Van der Poel contre Mohoric
Le visage impassible, alors que les trois champions devant lui luttent visiblement contre la douleur, Van der Poel se prépare à ce qu’il n’avait pas osé faire en 2021. Et pas pu, à cause d’un mauvais positionnement. Une attaque à fond dans la montée qu’il a repérée trois fois la semaine dernière. Une attaque qui est même arrivée un peu plus tard qu’il ne le souhaitait. Il a en effet dû attendre qu’il y ait un espace entre Pogacar et le mur.
Ce qui a suivi est « Van der Poelien » : une explosion de 21 secondes, poussant plus de mille watts debout sur ses pédales, tandis que Pogacar (qui était à bout de souffle après sa tentative), Ganna et Van Aert devaient rester en selle.
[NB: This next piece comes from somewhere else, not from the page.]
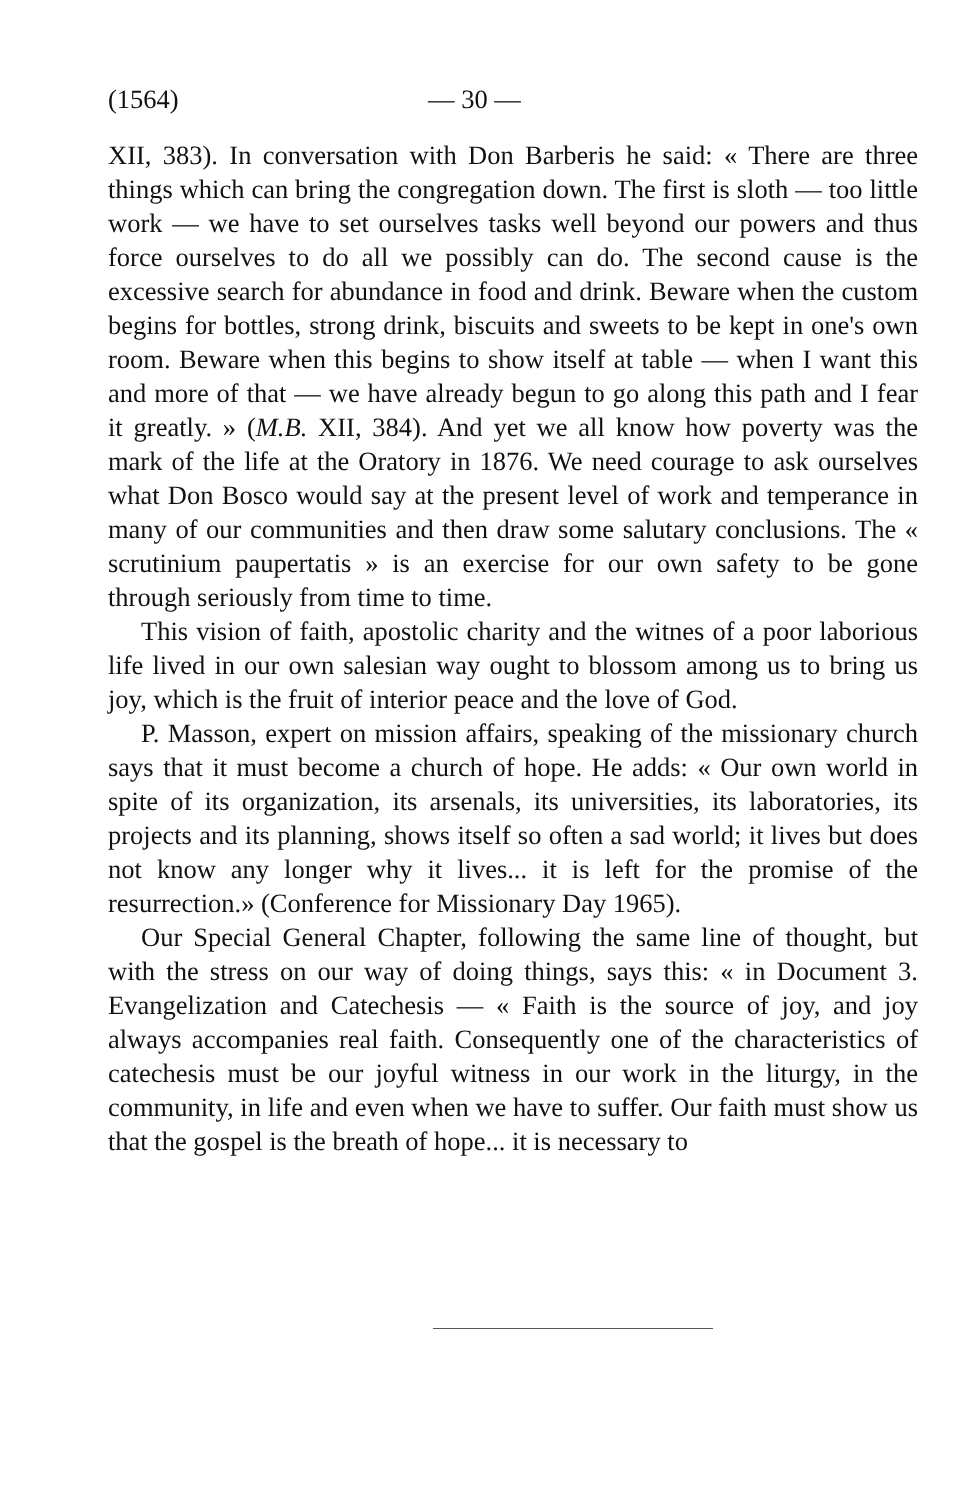(1564) — 30 —
XII, 383). In conversation with Don Barberis he said: « There are three things which can bring the congregation down. The first is sloth — too little work — we have to set ourselves tasks well beyond our powers and thus force ourselves to do all we possibly can do. The second cause is the excessive search for abundance in food and drink. Beware when the custom begins for bottles, strong drink, biscuits and sweets to be kept in one's own room. Beware when this begins to show itself at table — when I want this and more of that — we have already begun to go along this path and I fear it greatly. » (M.B. XII, 384). And yet we all know how poverty was the mark of the life at the Oratory in 1876. We need courage to ask ourselves what Don Bosco would say at the present level of work and temperance in many of our communities and then draw some salutary conclusions. The « scrutinium paupertatis » is an exercise for our own safety to be gone through seriously from time to time.
This vision of faith, apostolic charity and the witnes of a poor laborious life lived in our own salesian way ought to blossom among us to bring us joy, which is the fruit of interior peace and the love of God.
P. Masson, expert on mission affairs, speaking of the missionary church says that it must become a church of hope. He adds: « Our own world in spite of its organization, its arsenals, its universities, its laboratories, its projects and its planning, shows itself so often a sad world; it lives but does not know any longer why it lives... it is left for the promise of the resurrection.» (Conference for Missionary Day 1965).
Our Special General Chapter, following the same line of thought, but with the stress on our way of doing things, says this: « in Document 3. Evangelization and Catechesis — « Faith is the source of joy, and joy always accompanies real faith. Consequently one of the characteristics of catechesis must be our joyful witness in our work in the liturgy, in the community, in life and even when we have to suffer. Our faith must show us that the gospel is the breath of hope... it is necessary to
Dans la courte ligne droite vers le sommet, celle où le vent soufflait le plus fort, il a ainsi creusé un écart de trois secondes.
Van der Poel a encore gagné sept secondes dans la descente. Selon ses propres termes, à « 80% », sans prendre de risques. Mais en étant à bloc après chaque virage. « On ne pouvait pas faire ça », a déclaré Pogacar après coup. Van der Poel a ainsi réalisé un temps de descente estimé à 3 minutes et 36 secondes, soit une à deux secondes de moins que le casse-cou Matej Mohoric lors de l’édition 2022, avec son fameux « dropper post ». Avec le vent dans le dos, parcourir les deux derniers kilomètres jusqu’à la Via Roma à 55 km/h a été un jeu d’enfant.
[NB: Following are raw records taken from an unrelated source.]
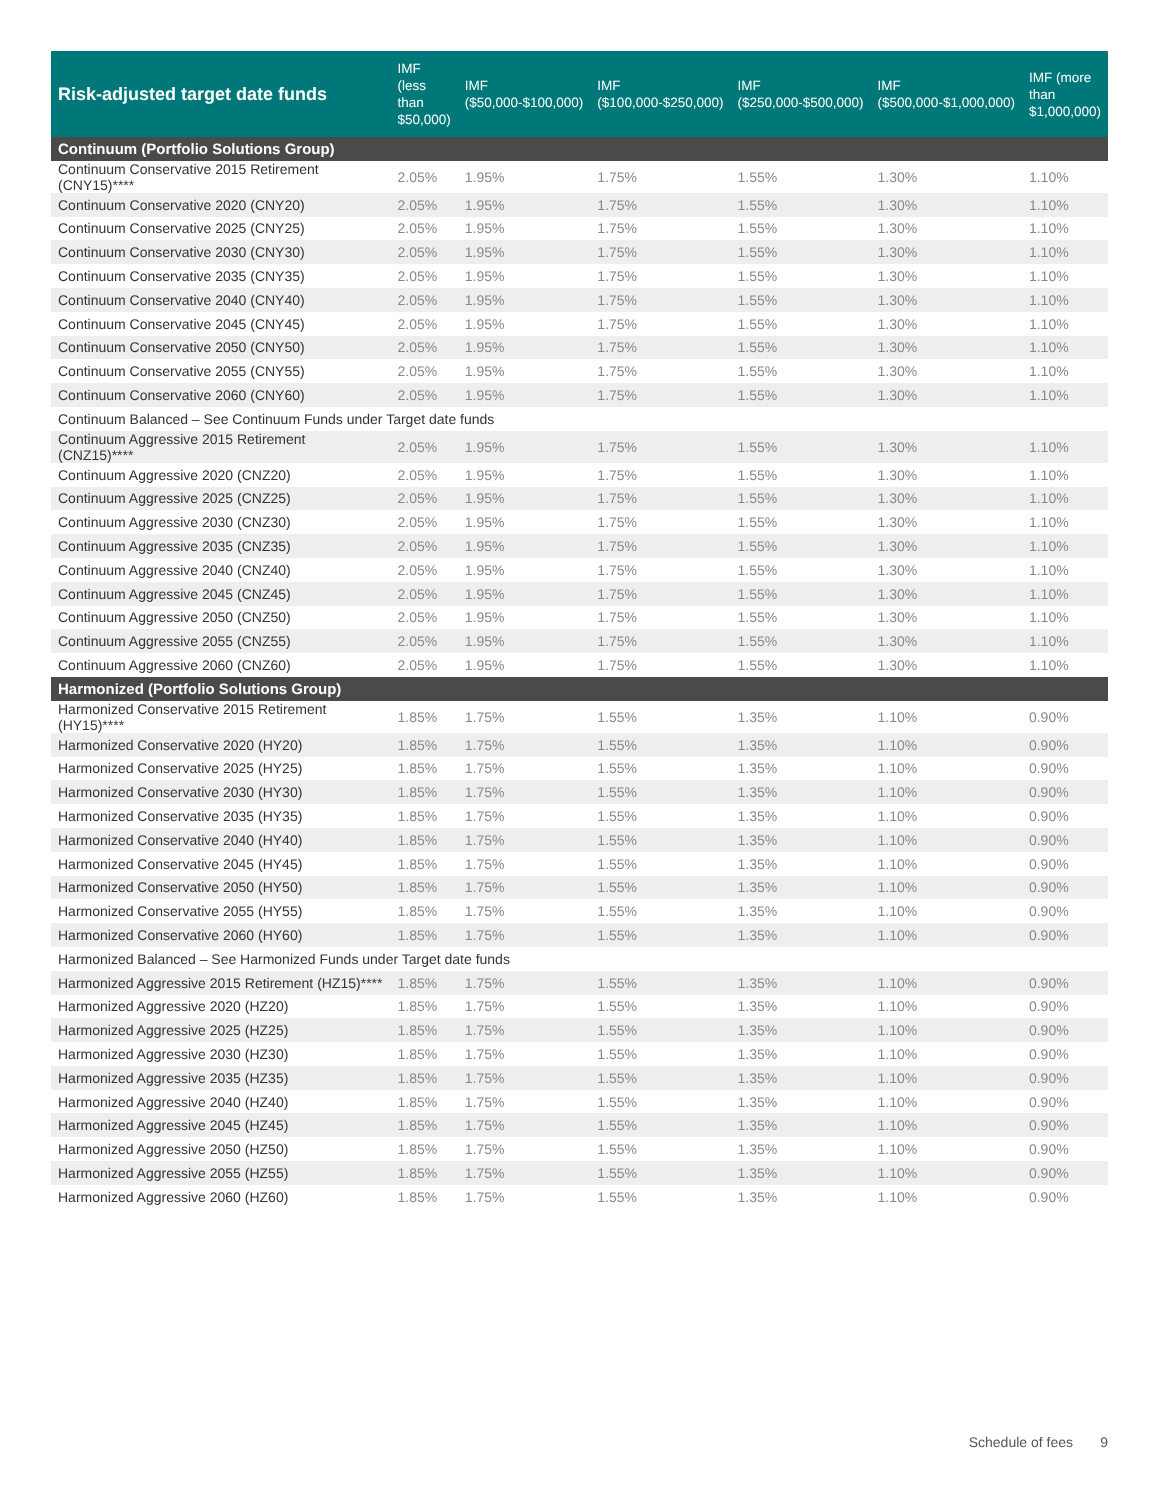| Risk-adjusted target date funds | IMF (less than $50,000) | IMF ($50,000-$100,000) | IMF ($100,000-$250,000) | IMF ($250,000-$500,000) | IMF ($500,000-$1,000,000) | IMF (more than $1,000,000) |
| --- | --- | --- | --- | --- | --- | --- |
| Continuum (Portfolio Solutions Group) | | | | | | |
| Continuum Conservative 2015 Retirement (CNY15)**** | 2.05% | 1.95% | 1.75% | 1.55% | 1.30% | 1.10% |
| Continuum Conservative 2020 (CNY20) | 2.05% | 1.95% | 1.75% | 1.55% | 1.30% | 1.10% |
| Continuum Conservative 2025 (CNY25) | 2.05% | 1.95% | 1.75% | 1.55% | 1.30% | 1.10% |
| Continuum Conservative 2030 (CNY30) | 2.05% | 1.95% | 1.75% | 1.55% | 1.30% | 1.10% |
| Continuum Conservative 2035 (CNY35) | 2.05% | 1.95% | 1.75% | 1.55% | 1.30% | 1.10% |
| Continuum Conservative 2040 (CNY40) | 2.05% | 1.95% | 1.75% | 1.55% | 1.30% | 1.10% |
| Continuum Conservative 2045 (CNY45) | 2.05% | 1.95% | 1.75% | 1.55% | 1.30% | 1.10% |
| Continuum Conservative 2050 (CNY50) | 2.05% | 1.95% | 1.75% | 1.55% | 1.30% | 1.10% |
| Continuum Conservative 2055 (CNY55) | 2.05% | 1.95% | 1.75% | 1.55% | 1.30% | 1.10% |
| Continuum Conservative 2060 (CNY60) | 2.05% | 1.95% | 1.75% | 1.55% | 1.30% | 1.10% |
| Continuum Balanced – See Continuum Funds under Target date funds | | | | | | |
| Continuum Aggressive 2015 Retirement (CNZ15)**** | 2.05% | 1.95% | 1.75% | 1.55% | 1.30% | 1.10% |
| Continuum Aggressive 2020 (CNZ20) | 2.05% | 1.95% | 1.75% | 1.55% | 1.30% | 1.10% |
| Continuum Aggressive 2025 (CNZ25) | 2.05% | 1.95% | 1.75% | 1.55% | 1.30% | 1.10% |
| Continuum Aggressive 2030 (CNZ30) | 2.05% | 1.95% | 1.75% | 1.55% | 1.30% | 1.10% |
| Continuum Aggressive 2035 (CNZ35) | 2.05% | 1.95% | 1.75% | 1.55% | 1.30% | 1.10% |
| Continuum Aggressive 2040 (CNZ40) | 2.05% | 1.95% | 1.75% | 1.55% | 1.30% | 1.10% |
| Continuum Aggressive 2045 (CNZ45) | 2.05% | 1.95% | 1.75% | 1.55% | 1.30% | 1.10% |
| Continuum Aggressive 2050 (CNZ50) | 2.05% | 1.95% | 1.75% | 1.55% | 1.30% | 1.10% |
| Continuum Aggressive 2055 (CNZ55) | 2.05% | 1.95% | 1.75% | 1.55% | 1.30% | 1.10% |
| Continuum Aggressive 2060 (CNZ60) | 2.05% | 1.95% | 1.75% | 1.55% | 1.30% | 1.10% |
| Harmonized (Portfolio Solutions Group) | | | | | | |
| Harmonized Conservative 2015 Retirement (HY15)**** | 1.85% | 1.75% | 1.55% | 1.35% | 1.10% | 0.90% |
| Harmonized Conservative 2020 (HY20) | 1.85% | 1.75% | 1.55% | 1.35% | 1.10% | 0.90% |
| Harmonized Conservative 2025 (HY25) | 1.85% | 1.75% | 1.55% | 1.35% | 1.10% | 0.90% |
| Harmonized Conservative 2030 (HY30) | 1.85% | 1.75% | 1.55% | 1.35% | 1.10% | 0.90% |
| Harmonized Conservative 2035 (HY35) | 1.85% | 1.75% | 1.55% | 1.35% | 1.10% | 0.90% |
| Harmonized Conservative 2040 (HY40) | 1.85% | 1.75% | 1.55% | 1.35% | 1.10% | 0.90% |
| Harmonized Conservative 2045 (HY45) | 1.85% | 1.75% | 1.55% | 1.35% | 1.10% | 0.90% |
| Harmonized Conservative 2050 (HY50) | 1.85% | 1.75% | 1.55% | 1.35% | 1.10% | 0.90% |
| Harmonized Conservative 2055 (HY55) | 1.85% | 1.75% | 1.55% | 1.35% | 1.10% | 0.90% |
| Harmonized Conservative 2060 (HY60) | 1.85% | 1.75% | 1.55% | 1.35% | 1.10% | 0.90% |
| Harmonized Balanced – See Harmonized Funds under Target date funds | | | | | | |
| Harmonized Aggressive 2015 Retirement (HZ15)**** | 1.85% | 1.75% | 1.55% | 1.35% | 1.10% | 0.90% |
| Harmonized Aggressive 2020 (HZ20) | 1.85% | 1.75% | 1.55% | 1.35% | 1.10% | 0.90% |
| Harmonized Aggressive 2025 (HZ25) | 1.85% | 1.75% | 1.55% | 1.35% | 1.10% | 0.90% |
| Harmonized Aggressive 2030 (HZ30) | 1.85% | 1.75% | 1.55% | 1.35% | 1.10% | 0.90% |
| Harmonized Aggressive 2035 (HZ35) | 1.85% | 1.75% | 1.55% | 1.35% | 1.10% | 0.90% |
| Harmonized Aggressive 2040 (HZ40) | 1.85% | 1.75% | 1.55% | 1.35% | 1.10% | 0.90% |
| Harmonized Aggressive 2045 (HZ45) | 1.85% | 1.75% | 1.55% | 1.35% | 1.10% | 0.90% |
| Harmonized Aggressive 2050 (HZ50) | 1.85% | 1.75% | 1.55% | 1.35% | 1.10% | 0.90% |
| Harmonized Aggressive 2055 (HZ55) | 1.85% | 1.75% | 1.55% | 1.35% | 1.10% | 0.90% |
| Harmonized Aggressive 2060 (HZ60) | 1.85% | 1.75% | 1.55% | 1.35% | 1.10% | 0.90% |
Schedule of fees 9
C’est le triomphe d’un tueur passé maître dans l’art d’attendre le bon moment. L’ancien Van der Poel, parfois téméraire, aurait probablement continué à rouler après la Cipressa, alors qu’il était brièvement en tête après la descente avec son coéquipier Søren Kragh Andersen et Matteo Trentin. Aujourd’hui, il s’est intelligemment retenu, comme il l’avait fait plus tôt au sommet de la Cipressa, pour laisser passer Trentin en tête. Le mode « économie » était activé.
Car « son » moment, dans le Poggio, devait encore à venir – comme il l’avait indiqué auparavant comme étant son scénario idéal. Exactement comme Van der Poel a obtenu son premier grand succès sur route en 2013, également en Italie, lors des championnats du monde juniors à Florence. Son père Adrie l’avait alors obligé, après un contre-la-montre médiocre, à attendre la montée finale de la Via Salviati pour attaquer. Et c’est là que le fils a mis le feu aux poudres. Avec succès. « La sensation dans la dernière ligne droite restera à jamais gravée dans ma mémoire », avait alors expliqué Mathieu.
Pas de cache-cache
Il n’était pas certain que le Néerlandais éprouverait à nouveau les mêmes sensations sur la Via Roma en 2023. Après tout, il n’avait pas encore atteint son meilleur niveau à Tirreno-Adriatico, la seule course par étapes de toute sa carrière, à l’exception du Tour d’Algarve 2020, dans lequel Van der Poel n’a pas terminé la moindre étape dans les dix premiers. Dans les deux étapes en côte, MvdP a dû s’avouer vaincu à chaque fois. « J’espérais avoir de meilleures jambes », a-t-il alors déclaré. Il n’était pas nécessaire pour lui d’aller jusqu’à la limite.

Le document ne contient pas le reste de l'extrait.